A investigação não conseguiu estabelecer a experiência do piloto operando no IMC noturno em terreno montanhoso. Todos os três tripulantes eram relativamente novos em seus respectivos papéis. O piloto foi contratado pelo operador cerca de cinco meses antes do acidente, enquanto os dois profissionais de saúde foram designados para o avião por cerca de seis meses.
O site da empresa destacou o protocolo “Três para dizer ir, um para dizer não” como uma prática recomendada entre os provedores de ambulância aérea que capacita qualquer membro da equipe de voo, por qualquer motivo, a levantar uma preocupação de segurança.
Para voos de helicópteros, o operador exigia que profissionais de saúde com menos de um ano de experiência fossem acompanhados por profissional de saúde com mais de um ano de experiência, uma prática que alavancou a experiência coletiva da equipe de voo para beneficiar a segurança de voo. No entanto, as operações de asa fixa não estavam sujeitas a esse requisito.
Os procedimentos do operador também exigiam que os despachantes da empresa informassem as tripulações de voo se um voo tivesse sido recusado por outro operador. Embora o clima possa mudar ao longo de um determinado dia, o fato de outros pilotos e operadores terem recusado voos devido ao clima na área no dia do acidente deveria ter sido transmitido ao piloto e à equipe médica como parte de seu processo de tomada de decisão. No entanto, a revisão dos registros de comunicação não indicou que os despachantes da empresa informaram a equipe do acidente sobre as reviravoltas no início do dia.
O operador também exigiu que uma avaliação de risco de voo fosse concluída antes de cada voo; no entanto, nenhuma avaliação foi localizada para o voo. Mesmo que uma avaliação de risco tivesse sido realizada, a relativa inexperiência da tripulação e a falta de informações sobre as recusas anteriores aumentaram a probabilidade de um erro baseado em conhecimento durante a avaliação de risco e o processo de tomada de decisão.
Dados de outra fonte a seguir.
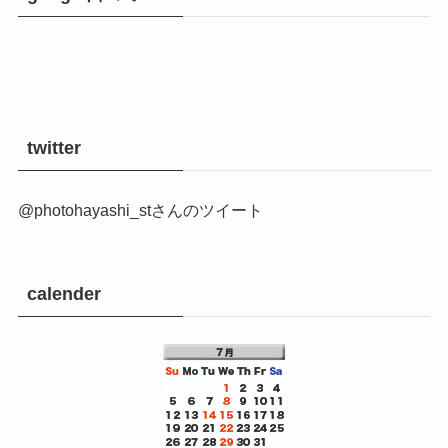
twitter
@photohayashi_stさんのツイート
calender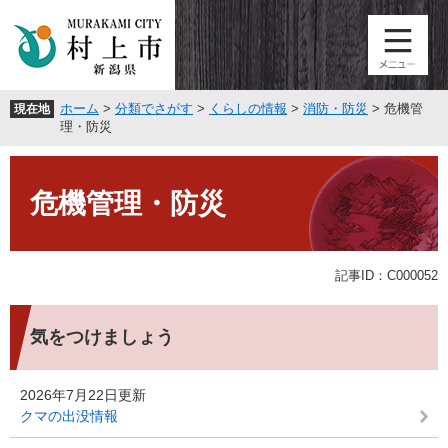
ペ
メ
ー
ニ
ジ
ュ
の
ー
先
を
ホーム
>
分類でさがす
>
くらしの情報
>
消防・防災
>
危機管
現在地
頭
飛
理・防災
で
ば
す
し
本
。
て
文
危機管理・防災
本
文
へ
記事ID：C000052
気をつけましょう
2026年7月22日更新
クマの出没情報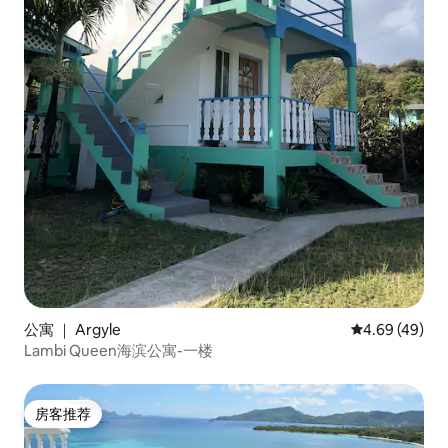
公寓 ｜ Argyle
平均评分 4.69
4.69 (49)
Lambi Queen海滨公寓-一楼
房客推荐
房客推荐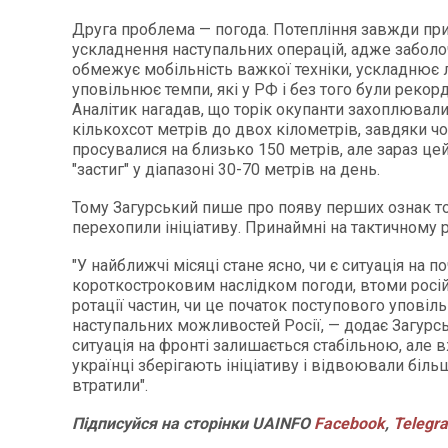
Друга проблема — погода. Потепління завжди пр
ускладнення наступальних операцій, адже заболо
обмежує мобільність важкої техніки, ускладнює л
уповільнює темпи, які у РФ і без того були рекорд
Аналітик нагадав, що торік окупанти захоплювали
кількохсот метрів до двох кілометрів, завдяки ч
просувалися на близько 150 метрів, але зараз це
"застиг" у діапазоні 30-70 метрів на день.
Тому Загурський пише про появу перших ознак то
перехопили ініціативу. Принаймні на тактичному р
"У найближчі місяці стане ясно, чи є ситуація на 
короткостроковим наслідком погоди, втоми росій
ротації частин, чи це початок поступового уповіл
наступальних можливостей Росії, — додає Загурс
ситуація на фронті залишається стабільною, але 
українці зберігають ініціативу і відвоювали більш
втратили".
Підписуйся
на
сторінки
UAINFO
Facebook
,
Telegr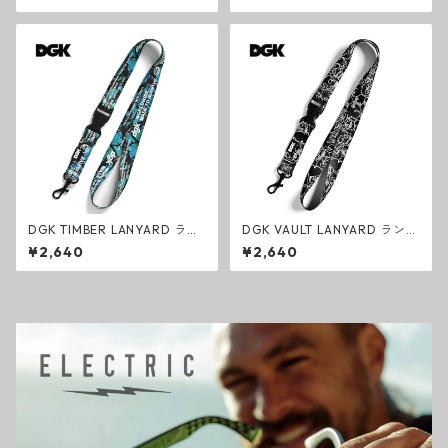
ク ダークチョコレート スケー
スク エンジェル スケートボー
トボード オールスター ミニ
ド アクセサリー
DGK TIMBER LANYARD ラン
DGK VAULT LANYARD ランヤ
ヤード TREE CAMO ファッシ
ード BLACK ファッション ネ
¥2,640
¥2,640
ョン ネックストラップ スケー
ックストラップ スケートボー
トボード
ド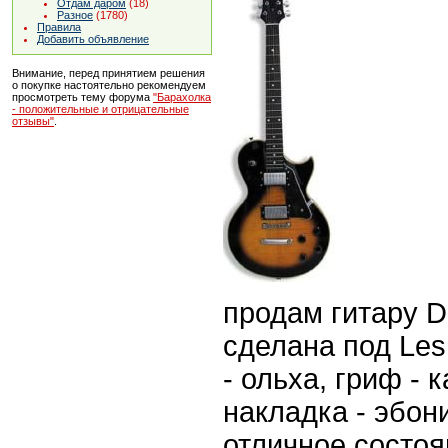
Отдам даром
(18)
Разное
(1780)
Правила
Добавить объявление
Внимание, перед принятием решения
о покупке настоятельно рекомендуем
просмотреть тему форума
"Барахолка
- положительные и отрицательные
отзывы"
.
продам гитару Da
сделана под Les 
- ольха, гриф - 
накладка - эбон
отличное состоян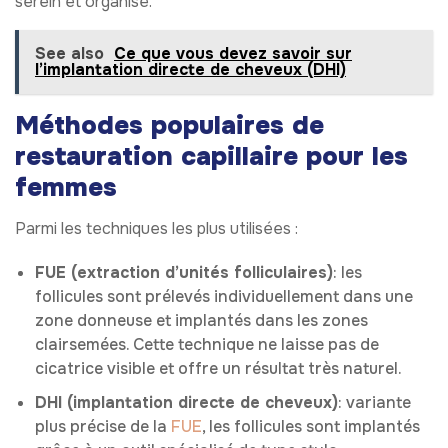
serein et organisé.
See also
Ce que vous devez savoir sur
l’implantation directe de cheveux (DHI)
Méthodes populaires de
restauration capillaire pour les
femmes
Parmi les techniques les plus utilisées :
FUE (extraction d’unités folliculaires)
: les
follicules sont prélevés individuellement dans une
zone donneuse et implantés dans les zones
clairsemées. Cette technique ne laisse pas de
cicatrice visible et offre un résultat très naturel.
DHI (implantation directe de cheveux)
: variante
plus précise de la
FUE
, les follicules sont implantés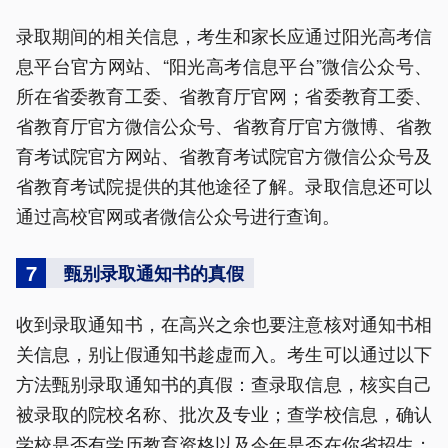
录取期间的相关信息，考生和家长应通过阳光高考信
息平台官方网站、“阳光高考信息平台”微信公众号、
所在省委教育工委、省教育厅官网；省委教育工委、
省教育厅官方微信公众号、省教育厅官方微博、省教
育考试院官方网站、省教育考试院官方微信公众号及
省教育考试院提供的其他途径了解。录取信息还可以
通过高校官网或者微信公众号进行查询。
7
甄别录取通知书的真假
收到录取通知书，在高兴之余也要注意核对通知书相
关信息，别让假通知书趁虚而入。考生可以通过以下
方法甄别录取通知书的真假：查录取信息，核实自己
被录取的院校名称、批次及专业；查学校信息，确认
学校是否有学历教育资格以及今年是否在你省招生；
O fato de uma tripulação de voo inexperiente ter sido autorizada a aceitar o voo do acidente, dadas as condições climáticas e as recusas de voo anteriores sem aprovação adicional, demonstrou um processo de avaliação de risco insuficiente e falta de supervisão organizacional. Outro acidente fatal envolvendo o operador do acidente ocorreu 71 dias antes deste acidente. A investigação sobre esse acidente também revelou a falta de uma avaliação de risco pré-voo.
Conclusão do Relatório:
A perda de controle do piloto devido à desorientação espacial durante a operação em condições meteorológicas noturnas por instrumentos, o que resultou em uma separação em voo.
Contribuíram para o acidente:
- Desligamento do piloto automático por motivos indeterminados,
- Processo insuficiente de avaliação de risco de voo do operador, e
- Falta de supervisão organizacional.